The Hamma Hamma River springs to life from its headwaters on Mount Washington deep in the Olympic Mountains. Carving its way through Olympic National Park, it finally comes to rest at its confluence into Hood Canal—but not before it careens over the thundering cascade that is Hamma Hamma Falls.
Like many other geographical marvels around the Olympic Peninsula, the river (and hence, the falls) were named by the first peoples to inhabit the area, namely the Twanoh, Quilcene, and Skokomish Native American tribes. In native Twana, “Hamma Hamma” means ‘place of giant horsetail plant.’ In fact, giant horsetail (Equisetum telmateia) still grows prolifically in the area and is a tasty, fresh, forgeable edible when ripe.
After navigating the rocky dirt road to the trailhead and a small side trail, a full-blown view of the falls appears through the foxglove and oxeye daisy in the spring and summer. Here the Hamma Hamma River careens over a primary 20-foot drop, then continues almost immediately over a 60-foot drop.

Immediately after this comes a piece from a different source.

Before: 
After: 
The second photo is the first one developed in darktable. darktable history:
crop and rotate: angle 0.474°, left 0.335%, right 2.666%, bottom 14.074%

There are a number of excellent perspectives of the falls and the boiling, aerated pool that separates them, though not all of the access trails are well maintained. It is imperative that you exercise caution at all times—the mist and naturally sodden climate breeds slippery, rocky moss and poses a risk to anyone venturing in the area. For the best and least dangerous view of the falls, stick to the bridge that spans the lip of the upper falls.